» EXERCISE
Every line below that mentions the word "server" should be copied out.

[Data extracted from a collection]
################

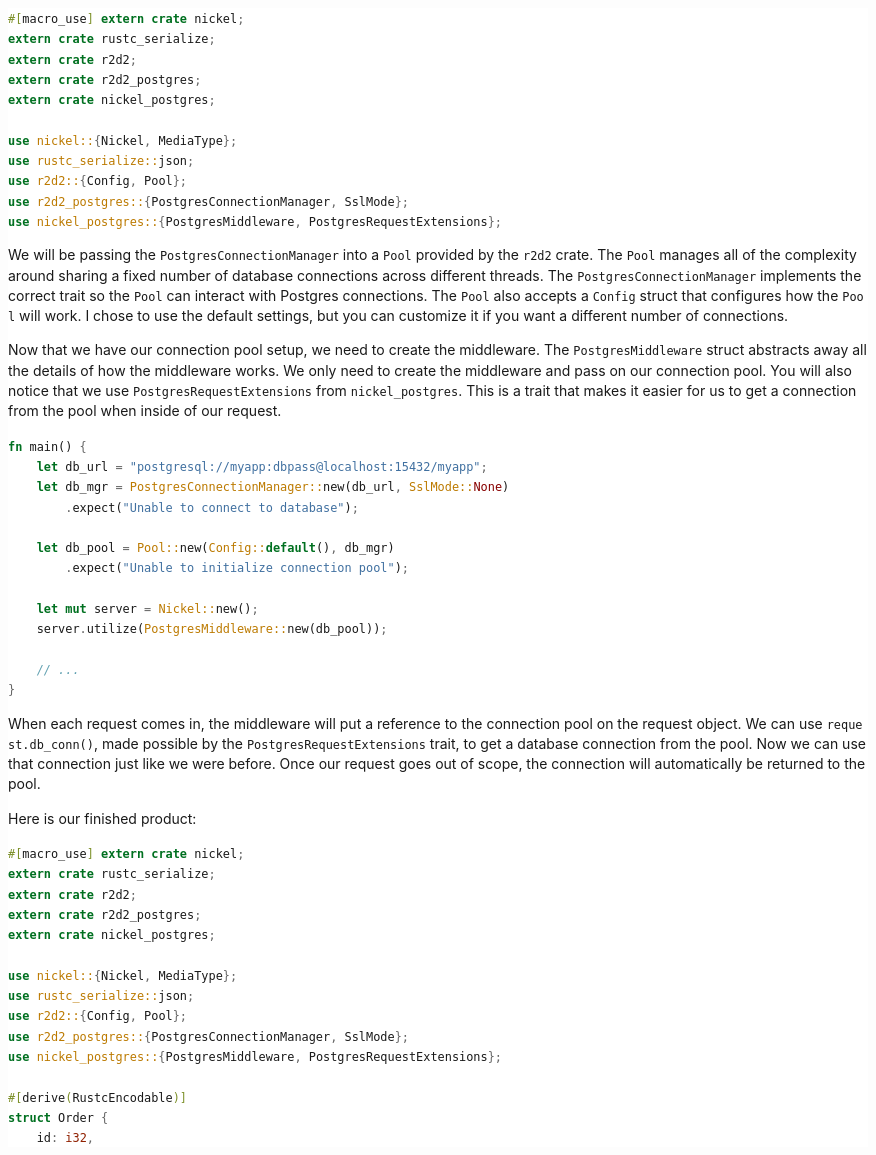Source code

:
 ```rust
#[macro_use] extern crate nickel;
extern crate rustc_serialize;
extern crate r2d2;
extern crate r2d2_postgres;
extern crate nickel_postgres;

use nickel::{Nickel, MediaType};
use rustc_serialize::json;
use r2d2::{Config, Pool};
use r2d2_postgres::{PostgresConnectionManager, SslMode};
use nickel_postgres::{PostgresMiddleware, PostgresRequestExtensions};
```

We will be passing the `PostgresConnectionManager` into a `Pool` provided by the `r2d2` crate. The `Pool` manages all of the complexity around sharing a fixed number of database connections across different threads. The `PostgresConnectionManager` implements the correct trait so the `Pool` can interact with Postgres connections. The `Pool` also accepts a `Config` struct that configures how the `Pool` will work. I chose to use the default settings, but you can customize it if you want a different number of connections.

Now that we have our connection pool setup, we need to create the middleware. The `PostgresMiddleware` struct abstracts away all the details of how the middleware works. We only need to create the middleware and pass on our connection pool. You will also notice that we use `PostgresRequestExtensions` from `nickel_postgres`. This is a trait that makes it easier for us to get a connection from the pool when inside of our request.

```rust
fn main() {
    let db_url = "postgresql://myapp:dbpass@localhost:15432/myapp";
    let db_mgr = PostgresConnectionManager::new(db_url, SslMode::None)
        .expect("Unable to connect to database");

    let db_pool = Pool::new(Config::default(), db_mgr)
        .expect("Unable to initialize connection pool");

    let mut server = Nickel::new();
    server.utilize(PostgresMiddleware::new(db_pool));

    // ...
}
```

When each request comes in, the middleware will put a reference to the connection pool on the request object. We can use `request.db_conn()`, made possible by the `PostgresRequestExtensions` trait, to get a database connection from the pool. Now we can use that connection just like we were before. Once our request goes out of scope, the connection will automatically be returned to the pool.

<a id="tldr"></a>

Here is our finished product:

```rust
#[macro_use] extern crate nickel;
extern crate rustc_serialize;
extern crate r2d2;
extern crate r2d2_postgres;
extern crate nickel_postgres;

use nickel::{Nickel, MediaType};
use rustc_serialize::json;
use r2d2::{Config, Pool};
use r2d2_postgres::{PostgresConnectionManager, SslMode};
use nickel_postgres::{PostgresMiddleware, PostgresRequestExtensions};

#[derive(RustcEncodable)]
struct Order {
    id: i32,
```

################

» SOLUTION BELOW
    let mut server = Nickel::new();
    server.utilize(PostgresMiddleware::new(db_pool));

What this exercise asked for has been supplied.